In the fashion scene, the top fashion retailer is typically a well-known department store chain. That would be the industry’s most plausible scenario. While that is usually the case, in 2017, there could be a new top player in town.
A former book seller, the e-commerce pioneer Amazon.com, Inc. (NASDAQ:AMZN) undeniably mastered the art of selling essential goods online. In fact, Amazon has been bolstering its fashion business and partnership for a couple of years now, promoting itself in magazines to gain fashion credibility. In a study by Cowen & Co. [via Geekwire], Amazon is primed to become the biggest clothing retailer in the United States next year, beating Macy’s Inc (NYSE:M) for the first spot.

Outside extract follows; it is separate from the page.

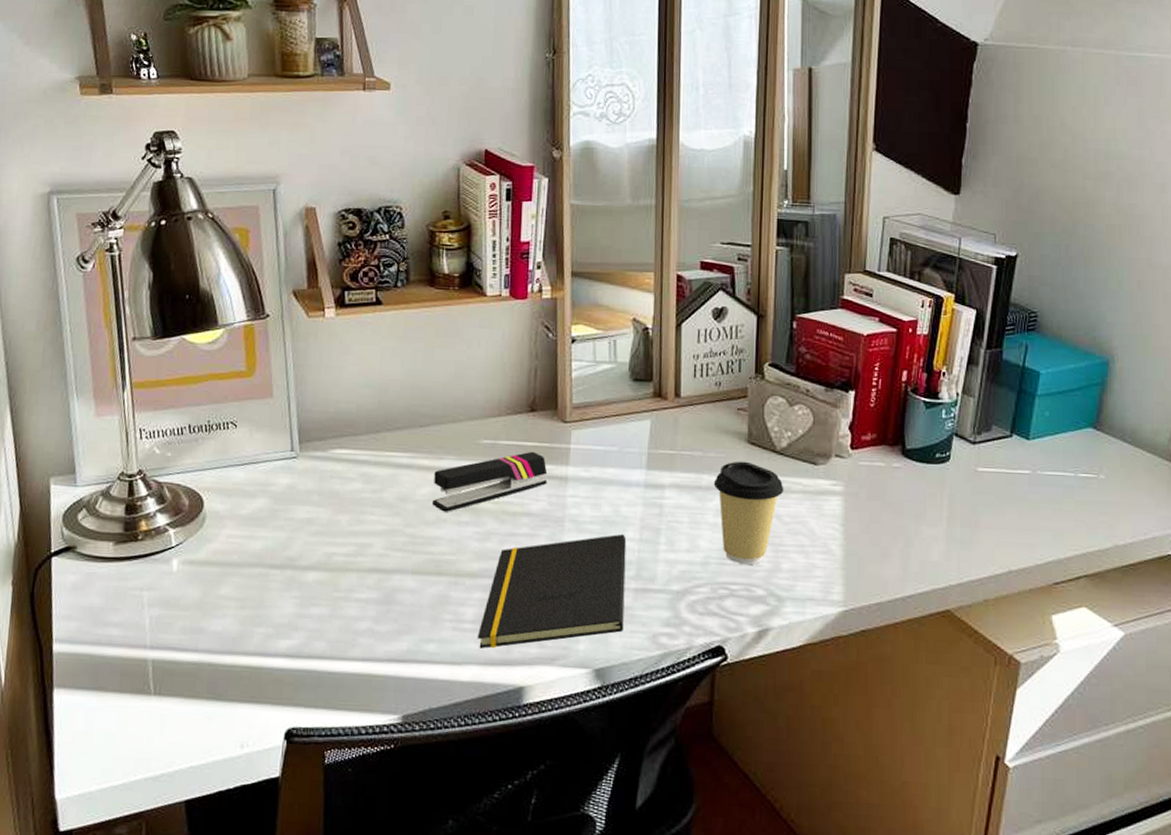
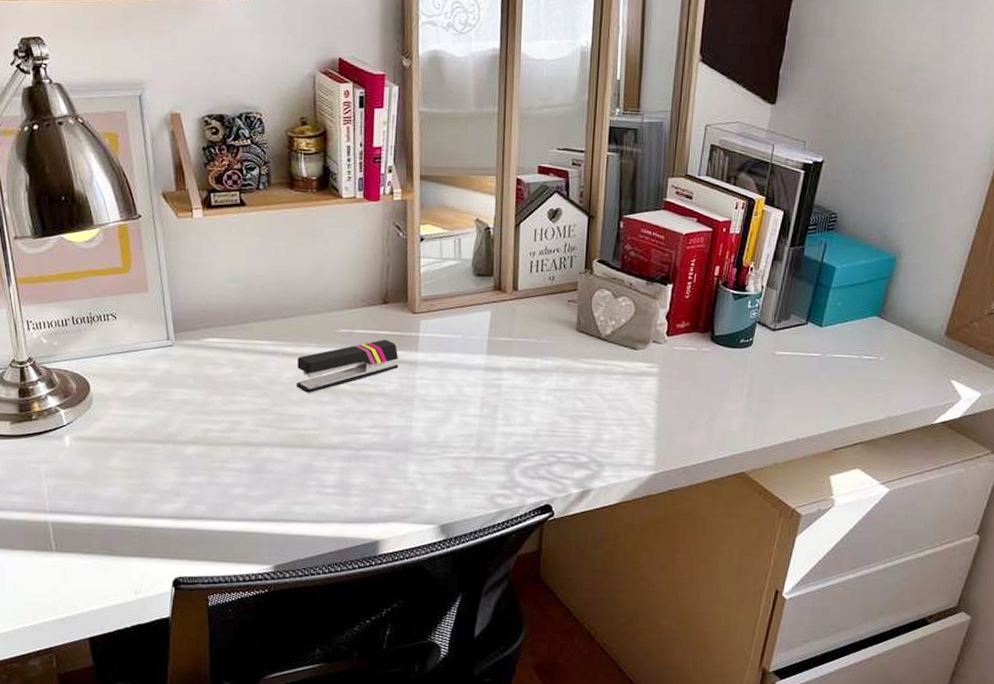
notepad: present [477,533,627,649] -> none [338,410,469,509]
coffee cup: present [713,461,784,566] -> none [545,346,607,437]

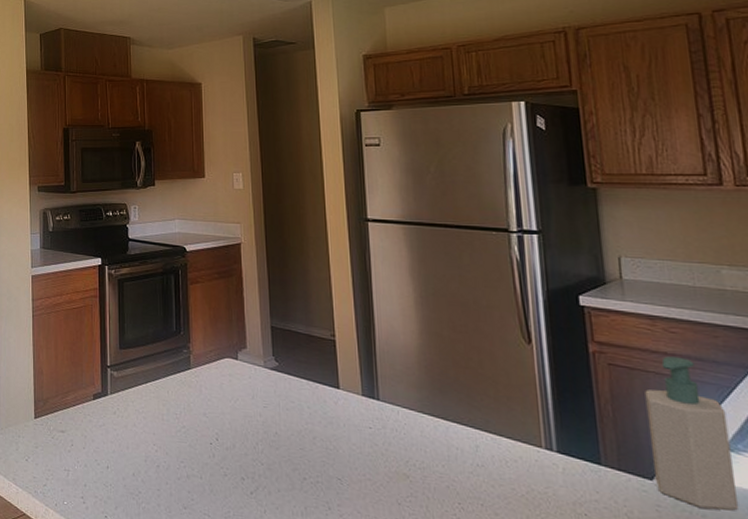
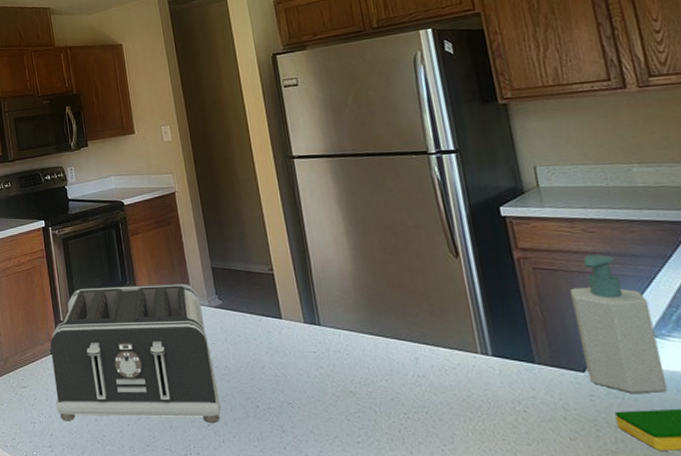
toaster: none [93,333,266,491] -> present [50,283,221,423]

Cowen’s report states that Amazon’s clothing and accessory sales will increase about 30% next year to $28 billion, while Macy’s sales are forecast to decline 4% to $22 billion. Cowen also estimates that Amazon’s clothing sales will jump by 182% in the next five years from 2016’s $22 billion to $62 billion in 2021. In other words, the e-commerce giant’s market share will surge from 6.6% to 16.2% by fiscal 2021. Cowen also inferred other brands including TJ Maxx, which is expected to become the second clothing retailer with projected sales of $26 billion, while Macy’s is expected to come in third, with estimated sales of $23 billion.

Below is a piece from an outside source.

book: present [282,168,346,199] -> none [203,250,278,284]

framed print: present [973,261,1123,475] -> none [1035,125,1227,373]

The report also says that some of the common reasons shoppers used Amazon to buy clothes are to replace old items, buy well-known brands, and purchase clothing they’ve seen elsewhere. Amazon’s Prime $99/year service with its guaranteed fast shipping, convenience, and customer service was also cited as another main factor for buying clothes through the online retailer. On the flip side, major shortcomings, according to Cowen’s focus groups with shoppers study, were that they can’t try on the clothes, clothes were difficult to browse, or that clothes were not well customized to suit each customer.
In the report, Cowen also compared Amazon’s apparel business to Wal-Mart Stores, Inc.(NYSE:WMT) and Target Corporation (NYSE:TGT). In the previous 10 quarters, Amazon had an average of 28% annual growth in customers buying clothes, while Target and Walmart had an average of 2% yearly drop in the share of customers buying clothes.
Amazon’s growing popularity can be attributed to its aggressive campaign for clothing sales. In February the company added about 2,000 fashion products under 7 fashion labels. The company purportedly spent around $15 million on the advertisements alone, which highlighted the fall season slate. Aside from pushing clothing sales, Amazon stepped up its fashion endeavors by expanding its selection of owned and borrowed brands, hosting the Met Ball and other Fashion Week events. Amazon also aired a season of Vogue’s Reality series “The Fashion Fund.” In addition to that, the company rolled out a shoppable live streaming called “Style Code Lives” in March this year. This is the first time that Amazon Video aired a live show with options to buy directly from its streaming page.
The projection is indeed good news for Amazon. The company has attempted to enter the fashion scene for over 12 years now, but department store chains continue to soar, until now, that is. The promising report shows that next year might be the break that Amazon had so long desired.